Despite that weird choice, the episode remains average for the tense debates about Sayid’s fate. It’s tough to remember in retrospect, but it would not be out of the question for this to be the way Sayid goes out, and the characters from DHARMA were underdeveloped or unlikable enough that it would make sense for them to be the bad guys in this situation. The Oldham sequence is a time-waster. The magical truth serum is too easy of a plot device, although the laugh attack is a real gem of a moment for Naveen Andrews. But did we gain anything here? I mean, other than the basis for one of the worst titles ever? It would have been a nice touch to have Sayid’s revelations start to mess with Radzinsky’s head and lead him down the path to be the paranoid hermit we all believed he was from Kelvin’s stories. Ah, well.

Connecting the Dots:

Ben had a broken arm when he got on the plane but it seems miraculously healed once they crash. A case of the island’s bizarre healing powers?

There are Smokey sounds before Christian shows up, finally confirming, to the viewer at least, that at least some of those old Christian sightings were monster facades.

Ilana was working for Jacob to bring the Oceanic Six back, and likely knew that Ajira 316 was going there, hence why she brought Sayid in.

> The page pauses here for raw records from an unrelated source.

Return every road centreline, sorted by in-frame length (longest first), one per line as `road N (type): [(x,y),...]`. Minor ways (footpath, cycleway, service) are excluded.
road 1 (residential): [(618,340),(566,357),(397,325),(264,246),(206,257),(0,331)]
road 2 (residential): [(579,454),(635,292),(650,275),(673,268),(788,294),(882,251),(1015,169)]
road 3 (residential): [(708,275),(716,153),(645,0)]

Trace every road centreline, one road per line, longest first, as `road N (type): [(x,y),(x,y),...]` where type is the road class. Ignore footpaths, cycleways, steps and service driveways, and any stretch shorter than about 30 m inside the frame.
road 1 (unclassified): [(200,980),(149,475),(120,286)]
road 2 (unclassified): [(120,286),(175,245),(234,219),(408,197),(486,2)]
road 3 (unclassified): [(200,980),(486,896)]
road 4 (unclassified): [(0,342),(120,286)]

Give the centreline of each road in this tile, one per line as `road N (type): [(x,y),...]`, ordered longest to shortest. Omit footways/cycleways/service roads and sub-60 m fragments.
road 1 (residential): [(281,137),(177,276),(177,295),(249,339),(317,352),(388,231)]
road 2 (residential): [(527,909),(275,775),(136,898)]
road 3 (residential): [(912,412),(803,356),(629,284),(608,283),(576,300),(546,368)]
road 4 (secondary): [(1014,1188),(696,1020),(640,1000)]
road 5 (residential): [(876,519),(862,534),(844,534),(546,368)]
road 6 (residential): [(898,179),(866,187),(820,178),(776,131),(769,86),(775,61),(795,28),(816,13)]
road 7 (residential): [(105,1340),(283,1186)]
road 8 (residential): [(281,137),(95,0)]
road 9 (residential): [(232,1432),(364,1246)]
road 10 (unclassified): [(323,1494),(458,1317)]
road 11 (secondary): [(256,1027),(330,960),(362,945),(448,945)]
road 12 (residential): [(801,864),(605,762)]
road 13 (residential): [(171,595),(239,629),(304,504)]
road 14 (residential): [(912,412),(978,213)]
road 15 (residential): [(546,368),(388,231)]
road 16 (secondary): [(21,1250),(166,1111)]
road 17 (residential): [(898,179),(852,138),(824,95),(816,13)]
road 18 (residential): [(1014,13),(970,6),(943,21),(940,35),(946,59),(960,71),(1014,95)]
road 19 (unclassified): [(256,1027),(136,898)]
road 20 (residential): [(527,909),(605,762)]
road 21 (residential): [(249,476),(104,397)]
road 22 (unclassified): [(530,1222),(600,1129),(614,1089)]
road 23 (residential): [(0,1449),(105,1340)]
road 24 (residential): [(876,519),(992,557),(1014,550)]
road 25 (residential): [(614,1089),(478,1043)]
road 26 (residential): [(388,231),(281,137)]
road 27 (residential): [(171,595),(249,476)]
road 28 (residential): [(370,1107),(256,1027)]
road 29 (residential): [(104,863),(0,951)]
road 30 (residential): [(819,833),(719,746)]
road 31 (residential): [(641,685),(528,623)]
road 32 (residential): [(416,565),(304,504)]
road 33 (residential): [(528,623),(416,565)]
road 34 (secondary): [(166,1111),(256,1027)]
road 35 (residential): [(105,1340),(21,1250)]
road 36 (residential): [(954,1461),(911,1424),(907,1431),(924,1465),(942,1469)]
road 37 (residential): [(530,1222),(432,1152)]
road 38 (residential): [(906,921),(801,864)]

In the “Mysteries of the Universe” DVD feature, they interview a man who was a colleague of Oldham’s and said recruiters asked about the Ludovico Technique (the brainwashing sequence like in room 23). This seems to imply Oldham was involved in Ludovico, which might suggest he was involved in the Room 23 brainwashing. It seems odd he would then be on the main island instead of Hydra, but perhaps he serviced all stations. I’d be more interested in the character if they delved into the Room 23 aspect.

Ranking:

1.      Jughead (10/10)

2.      This Place is Death (9.5/10)

3.      Because You Left (9/10)

4.      The Life and Death of Jeremy Bentham (9/10)

5.      LaFleur (8.5/10)

6.      The Lie (8/10)

7.      The Little Prince (7.5/10)

8.      He’s Our You (7/10) (They clearly steered hard to get Sayid to a point to shoot Ben, but the episode could have used a little more meat.)

9.      Namaste (7/10) (It’s a piece-mover episode that gets everyone where they need to be. Nothing bad, but no legendary moments.)